Monday, October 15, 2012

Old Holy Teachers and Old Holy Ways

THE TREES by Mary Oliver from Evidence (Beacon Press)
Do you think of them as decoration?

Think again.

Here are maples, flashing.
And here are the oaks, holding on all winter
  to their dry leaves.
And here are the pines, that will never fail,
  until death, the instruction to be green.
And here are the willows, the first
  to pronounce a new year.

May I invite you to revise your thoughts about them?
Oh, Lord, how we are all for invention and
  advancement!
But I think
  it would do us good if we would think about
these brothers and sisters, quietly and deeply.

The trees, the trees, just holding on
  to the old, holy ways.

This weekend at the  seventeenth anniversary celebration for the Cathedral Center for Prayer and Pilgrimage I led a session on poetry as prayer.  As we read a few haiku and reflected on the lessons we saw in the autumn landscape, several people spoke about the insight they gleaned from trees. 
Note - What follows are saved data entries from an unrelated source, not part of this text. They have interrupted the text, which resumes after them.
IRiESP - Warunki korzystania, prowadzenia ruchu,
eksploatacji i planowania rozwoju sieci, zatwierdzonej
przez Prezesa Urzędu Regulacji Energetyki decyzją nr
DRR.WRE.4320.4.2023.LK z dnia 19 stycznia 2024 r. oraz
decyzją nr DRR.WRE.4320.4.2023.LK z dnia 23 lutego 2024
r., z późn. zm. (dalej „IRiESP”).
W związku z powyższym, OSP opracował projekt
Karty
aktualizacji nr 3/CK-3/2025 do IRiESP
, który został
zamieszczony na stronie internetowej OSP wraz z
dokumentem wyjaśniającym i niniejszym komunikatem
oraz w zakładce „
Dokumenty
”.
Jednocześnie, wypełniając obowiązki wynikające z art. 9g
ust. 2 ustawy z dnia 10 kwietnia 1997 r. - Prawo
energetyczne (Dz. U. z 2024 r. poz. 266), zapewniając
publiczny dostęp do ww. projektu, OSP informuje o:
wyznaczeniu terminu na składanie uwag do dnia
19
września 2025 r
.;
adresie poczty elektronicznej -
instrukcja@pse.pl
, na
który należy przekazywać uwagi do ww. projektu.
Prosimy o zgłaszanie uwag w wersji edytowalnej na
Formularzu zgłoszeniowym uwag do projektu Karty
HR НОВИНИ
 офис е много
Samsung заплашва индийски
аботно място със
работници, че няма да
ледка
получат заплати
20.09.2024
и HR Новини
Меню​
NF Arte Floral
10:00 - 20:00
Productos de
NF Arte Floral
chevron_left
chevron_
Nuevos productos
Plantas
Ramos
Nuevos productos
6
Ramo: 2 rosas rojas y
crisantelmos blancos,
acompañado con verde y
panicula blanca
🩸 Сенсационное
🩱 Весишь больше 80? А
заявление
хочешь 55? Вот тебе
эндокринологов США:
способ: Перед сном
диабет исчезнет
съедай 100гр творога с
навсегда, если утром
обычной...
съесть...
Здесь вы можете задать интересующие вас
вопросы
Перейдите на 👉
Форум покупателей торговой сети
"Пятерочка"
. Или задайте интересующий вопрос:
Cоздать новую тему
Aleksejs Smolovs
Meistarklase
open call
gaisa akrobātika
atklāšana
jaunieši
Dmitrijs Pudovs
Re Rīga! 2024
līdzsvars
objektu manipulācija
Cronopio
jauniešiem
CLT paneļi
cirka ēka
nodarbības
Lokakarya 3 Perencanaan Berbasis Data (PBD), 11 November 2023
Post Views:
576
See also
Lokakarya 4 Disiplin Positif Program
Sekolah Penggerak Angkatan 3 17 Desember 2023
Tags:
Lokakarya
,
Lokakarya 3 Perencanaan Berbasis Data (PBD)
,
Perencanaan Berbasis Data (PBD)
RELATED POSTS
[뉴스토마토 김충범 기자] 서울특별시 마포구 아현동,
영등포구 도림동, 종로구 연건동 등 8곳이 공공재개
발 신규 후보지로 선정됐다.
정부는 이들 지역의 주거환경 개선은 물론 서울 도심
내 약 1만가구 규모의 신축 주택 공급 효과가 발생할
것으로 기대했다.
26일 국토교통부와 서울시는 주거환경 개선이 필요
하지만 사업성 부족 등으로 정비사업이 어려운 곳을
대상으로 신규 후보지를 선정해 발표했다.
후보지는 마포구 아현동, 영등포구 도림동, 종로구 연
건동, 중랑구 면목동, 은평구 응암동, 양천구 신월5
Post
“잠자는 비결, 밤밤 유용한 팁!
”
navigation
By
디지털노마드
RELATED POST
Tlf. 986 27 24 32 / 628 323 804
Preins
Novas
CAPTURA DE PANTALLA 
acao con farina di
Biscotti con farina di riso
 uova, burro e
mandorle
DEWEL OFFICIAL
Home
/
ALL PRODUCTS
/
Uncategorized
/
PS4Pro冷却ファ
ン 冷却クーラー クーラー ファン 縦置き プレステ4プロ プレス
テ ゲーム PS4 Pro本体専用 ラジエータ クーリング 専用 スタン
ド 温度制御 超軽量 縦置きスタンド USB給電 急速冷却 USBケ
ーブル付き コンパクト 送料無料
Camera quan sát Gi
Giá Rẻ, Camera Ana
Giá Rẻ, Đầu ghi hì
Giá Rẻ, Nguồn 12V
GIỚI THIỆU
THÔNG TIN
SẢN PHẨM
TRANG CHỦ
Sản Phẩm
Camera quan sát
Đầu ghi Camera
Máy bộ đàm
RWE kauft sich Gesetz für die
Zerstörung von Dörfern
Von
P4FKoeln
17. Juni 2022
Evergreens in the midst of a decaying garden are a reminder of the constant nature of divine love.  The burnishing of leaves that is brought about by a decrease in sunlight illustrates how dark as well as light is necessary in our lives.  And how ironic it is that so many of us rejoice in the changing of green leaves into the brilliant foliage of fall, yet change in our own lives is so often viewed as something to be lamented or feared.

As for my reflections, I thought about how the cherry tree in my neighbor's yard has long been bare, while our dogwoods are a brilliant red and the maples are just beginning to fade to a pale yellow green.  All get the same light, the same water, are planted in the same basic soil, yet each embraces autumn in its own time, in its own way. 

Celtic spirituality points to nature as the first book of divine revelation.  I think this is part of the old holy way that Mary Oliver mentions. Trees are more than decorations in our landscape -- they are messengers, preachers, teachers, and perhaps even sacraments, offering us a glimpse of grace if we pay attention.